Tenemos que conseguir que el discurso de deslegitimación radical de la violencia tenga mayor presencia y consiga empapar profundamente las mentalidades de toda la ciudadanía. Creo que es imprescindible no justificar la violencia como herramienta para la acción política, ya que sólo de esta manera afianzaremos las bases de una convivencia sólida. Como ha escrito Daniel Innerarity, «ellos tienen que renunciar a la violencia sin que a cambio hayamos de renunciar nosotros a la razón. Tenemos que ofrecerles esa oportunidad, pero no debemos darles la razón».

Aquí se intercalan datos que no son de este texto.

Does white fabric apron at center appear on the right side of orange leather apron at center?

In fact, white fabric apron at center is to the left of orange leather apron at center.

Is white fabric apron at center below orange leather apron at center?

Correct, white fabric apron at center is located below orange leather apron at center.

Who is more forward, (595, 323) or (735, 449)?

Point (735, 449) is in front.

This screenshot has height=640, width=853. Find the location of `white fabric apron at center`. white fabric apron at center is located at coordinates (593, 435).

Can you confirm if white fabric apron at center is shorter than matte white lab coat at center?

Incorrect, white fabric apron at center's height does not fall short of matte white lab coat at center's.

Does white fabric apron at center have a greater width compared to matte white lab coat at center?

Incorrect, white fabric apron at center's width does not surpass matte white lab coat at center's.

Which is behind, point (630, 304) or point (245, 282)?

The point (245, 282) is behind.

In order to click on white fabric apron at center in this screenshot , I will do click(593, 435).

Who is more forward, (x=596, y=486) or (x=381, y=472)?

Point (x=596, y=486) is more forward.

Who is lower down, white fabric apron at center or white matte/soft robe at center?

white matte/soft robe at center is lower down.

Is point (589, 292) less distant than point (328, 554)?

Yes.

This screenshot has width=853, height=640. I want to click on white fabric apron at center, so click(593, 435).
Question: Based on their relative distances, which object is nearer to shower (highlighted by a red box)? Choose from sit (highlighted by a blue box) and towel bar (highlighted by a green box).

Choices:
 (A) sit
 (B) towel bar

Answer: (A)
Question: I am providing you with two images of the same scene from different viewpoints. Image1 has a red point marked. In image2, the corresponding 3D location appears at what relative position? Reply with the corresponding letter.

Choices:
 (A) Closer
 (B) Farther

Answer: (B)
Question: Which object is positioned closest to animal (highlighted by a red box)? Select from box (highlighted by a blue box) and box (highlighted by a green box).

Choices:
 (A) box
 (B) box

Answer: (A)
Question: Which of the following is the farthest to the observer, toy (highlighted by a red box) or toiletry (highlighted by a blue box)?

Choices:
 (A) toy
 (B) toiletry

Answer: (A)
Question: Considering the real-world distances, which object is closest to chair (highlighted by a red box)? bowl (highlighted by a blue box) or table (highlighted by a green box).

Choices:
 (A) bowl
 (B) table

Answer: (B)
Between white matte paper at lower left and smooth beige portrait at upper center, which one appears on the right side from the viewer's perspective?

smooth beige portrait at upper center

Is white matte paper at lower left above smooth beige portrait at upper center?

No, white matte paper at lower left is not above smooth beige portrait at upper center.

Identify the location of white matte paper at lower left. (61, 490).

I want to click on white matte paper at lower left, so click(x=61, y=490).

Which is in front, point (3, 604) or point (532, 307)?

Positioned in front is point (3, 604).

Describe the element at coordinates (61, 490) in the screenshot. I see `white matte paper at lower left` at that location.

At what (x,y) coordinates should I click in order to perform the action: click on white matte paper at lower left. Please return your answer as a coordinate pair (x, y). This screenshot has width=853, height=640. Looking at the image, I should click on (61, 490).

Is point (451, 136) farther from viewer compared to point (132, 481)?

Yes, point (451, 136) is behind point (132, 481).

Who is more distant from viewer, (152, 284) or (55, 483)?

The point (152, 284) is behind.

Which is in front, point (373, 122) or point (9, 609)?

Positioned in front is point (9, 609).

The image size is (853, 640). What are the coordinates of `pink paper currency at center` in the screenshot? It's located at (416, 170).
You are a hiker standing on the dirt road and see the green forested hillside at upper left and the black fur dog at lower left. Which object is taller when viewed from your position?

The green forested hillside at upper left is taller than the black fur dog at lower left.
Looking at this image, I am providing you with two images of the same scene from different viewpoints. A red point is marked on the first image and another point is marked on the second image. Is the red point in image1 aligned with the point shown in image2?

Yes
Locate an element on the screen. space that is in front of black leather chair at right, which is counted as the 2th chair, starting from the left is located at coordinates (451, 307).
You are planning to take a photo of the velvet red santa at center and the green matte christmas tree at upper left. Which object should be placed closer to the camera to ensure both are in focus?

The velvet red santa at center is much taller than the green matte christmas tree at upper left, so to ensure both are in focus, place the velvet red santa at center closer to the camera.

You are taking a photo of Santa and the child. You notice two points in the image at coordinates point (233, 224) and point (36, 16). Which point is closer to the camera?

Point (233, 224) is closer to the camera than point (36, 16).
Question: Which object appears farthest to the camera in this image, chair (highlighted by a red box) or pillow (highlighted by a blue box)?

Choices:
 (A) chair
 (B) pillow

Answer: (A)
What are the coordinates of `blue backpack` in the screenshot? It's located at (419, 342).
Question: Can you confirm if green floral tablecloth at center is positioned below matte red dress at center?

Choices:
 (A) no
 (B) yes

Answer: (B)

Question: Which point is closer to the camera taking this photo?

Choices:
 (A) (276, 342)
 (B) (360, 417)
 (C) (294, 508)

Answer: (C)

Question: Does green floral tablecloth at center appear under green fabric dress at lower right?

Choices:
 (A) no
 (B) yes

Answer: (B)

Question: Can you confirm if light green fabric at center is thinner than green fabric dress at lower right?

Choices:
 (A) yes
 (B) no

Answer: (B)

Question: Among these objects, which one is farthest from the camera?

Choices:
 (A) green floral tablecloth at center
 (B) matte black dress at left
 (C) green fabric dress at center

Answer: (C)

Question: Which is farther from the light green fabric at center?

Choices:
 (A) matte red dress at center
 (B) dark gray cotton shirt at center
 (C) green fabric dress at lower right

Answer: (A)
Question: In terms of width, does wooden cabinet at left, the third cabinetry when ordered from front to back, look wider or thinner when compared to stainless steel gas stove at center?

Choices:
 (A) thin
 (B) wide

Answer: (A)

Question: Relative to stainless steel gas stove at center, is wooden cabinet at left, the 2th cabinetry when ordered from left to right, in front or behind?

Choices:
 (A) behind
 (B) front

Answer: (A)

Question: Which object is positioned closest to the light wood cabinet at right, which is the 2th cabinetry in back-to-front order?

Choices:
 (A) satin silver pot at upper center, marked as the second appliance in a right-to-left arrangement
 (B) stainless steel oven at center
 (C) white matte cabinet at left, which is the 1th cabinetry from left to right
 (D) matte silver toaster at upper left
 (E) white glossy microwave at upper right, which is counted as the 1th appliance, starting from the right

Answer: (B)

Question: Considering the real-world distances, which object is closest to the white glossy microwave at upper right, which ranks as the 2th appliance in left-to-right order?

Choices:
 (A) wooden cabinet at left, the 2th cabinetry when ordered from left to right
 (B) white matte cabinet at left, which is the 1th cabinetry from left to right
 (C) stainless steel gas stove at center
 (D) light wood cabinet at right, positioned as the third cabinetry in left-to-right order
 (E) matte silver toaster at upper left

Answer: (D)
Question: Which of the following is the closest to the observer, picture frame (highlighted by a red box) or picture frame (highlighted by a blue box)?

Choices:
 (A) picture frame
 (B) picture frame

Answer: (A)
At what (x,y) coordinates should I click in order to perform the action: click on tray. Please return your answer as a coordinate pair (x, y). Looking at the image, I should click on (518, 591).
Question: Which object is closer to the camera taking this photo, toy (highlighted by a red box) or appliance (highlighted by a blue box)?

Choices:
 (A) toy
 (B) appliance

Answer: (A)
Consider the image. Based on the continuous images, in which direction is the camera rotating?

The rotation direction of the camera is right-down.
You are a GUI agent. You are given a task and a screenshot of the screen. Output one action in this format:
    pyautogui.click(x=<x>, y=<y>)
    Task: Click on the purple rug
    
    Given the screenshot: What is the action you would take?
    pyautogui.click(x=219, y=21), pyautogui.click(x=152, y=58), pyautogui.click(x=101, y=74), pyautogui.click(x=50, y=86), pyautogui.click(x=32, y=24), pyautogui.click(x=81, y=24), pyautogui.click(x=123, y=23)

Y en esta tarea los presos que están saliendo a la calle son actores principales. Supongo que, a nivel personal, debe ser una tarea y una carga muy dura la de reconocer abiertamente que se ha despilfarrado una parte importante de la vida, pero pierdan sus miedos a hacerlo: el miedo a enfrentarse consigo mismo, a encarar sin complejos su pasado, el miedo a superar la distorsión ética que justificaba el asesinato, el miedo a ser potencialmente rechazados por la tribu… Yo no busco su humillación, ni que tengan que llevar por el resto de sus días un cilicio moral que les estigmatice a perpetuidad. No me mueve el rencor y creo que el odio en primer lugar perjudica al que odia. Necesito ir cerrando unas heridas que llevan muchos años abiertas y, paradójicamente, quienes las causaron pueden, en buena medida, ayudar a cerrarlas.